Institutions

Standardising library processes

Lorcan 2 min read

A colleague pointed me to Thomas Davenport’s article in the current Harvard Business Review (June 2005. pp 101-108): The coming commoditization of business processes. He suggests:

Firms seek to standardize processes for several important reasons. Within a company, standardization can facilitate communications about how the business operates, enable smooth handoffs across process boundaries, and make possible comparative measures of performance. Across companies, standard processes can make commerce easier for the same reasons – better communications, more efficient handoffs, and performance benchmarking. Since information systems support processes, standardization allows uniform information systems within companies as well as standard systems interfaces among different firms.

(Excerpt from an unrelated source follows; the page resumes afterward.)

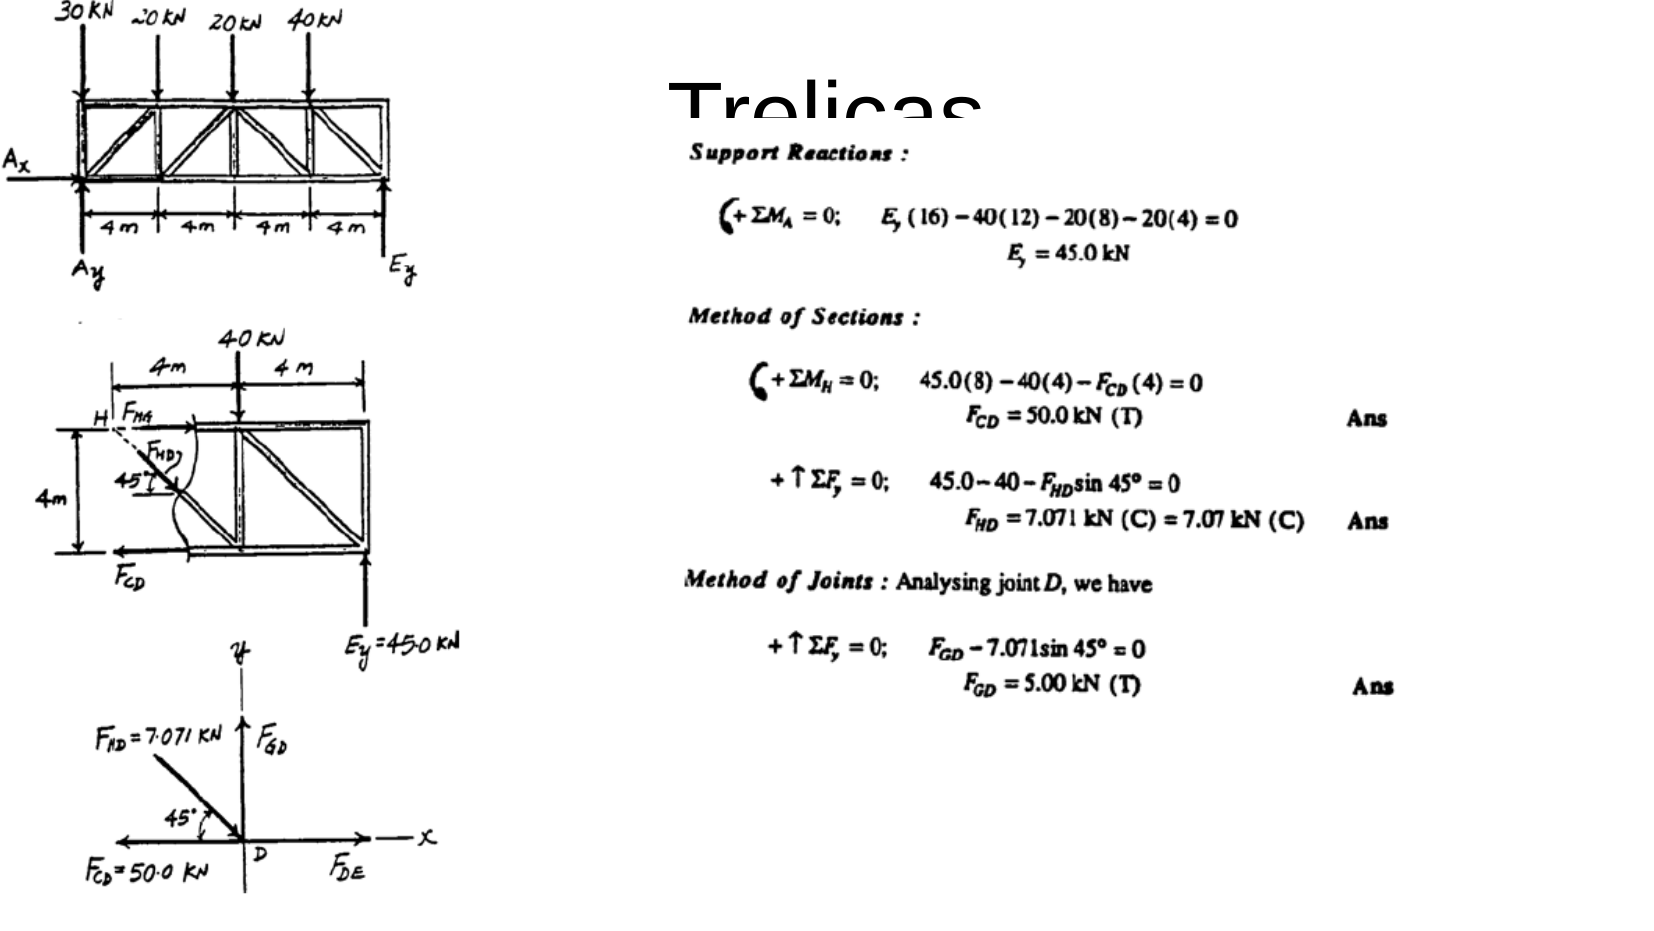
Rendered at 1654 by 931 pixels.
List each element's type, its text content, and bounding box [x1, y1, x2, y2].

picture [0, 0, 522, 931]
title Treliças [522, 37, 1571, 193]
picture [663, 118, 1536, 867]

This is interesting as it expresses, albeit in a different vocabulary, some of rationale for various ‘service framework’ or ‘business architecture’ activities in the library and information space in recent times. The DLF, for example, has been exploring ‘service frameworks’, a framework within which one identifies the business processes that support library goals, and a set of standardized services that realize these. (Note: I have been involved in this work and a work in progress report will soon be available).
Why is this important?
The library community has evolved a relatively standardized set of processes around its historic core. This has allowed the development of an industry which supports that core through the Integrated Library System. This in turn is because processes like cataloging, acquisitions, serials control, circulation and so on have been standardized and can be served through commoditized third party solutions.
However, as the library is beginning to evolve new processes to meet current needs, process standarization has not yet caught up.
Think of digization, metadata creation, preservation, e-resource management, institutional repository, exposing resources to search engines. There are two issues: we have not moved to a clear understanding of the set of processes which the network library will support, and those processes which are emerging are not settled enough to be standardized enough to be supported by commoditized solutions. Clearly, there is much activity in these areas, but it is not yet standardised enough to be supported by commodity or shared solutions. This means that activity is expensive and limited.
One of the main challenges to libraries in the next few years will be the move to an agreed view of the library in the network world, going beyond the set of processes which are encapsulated in the ILS, and securing standardized solutions to support these new processes.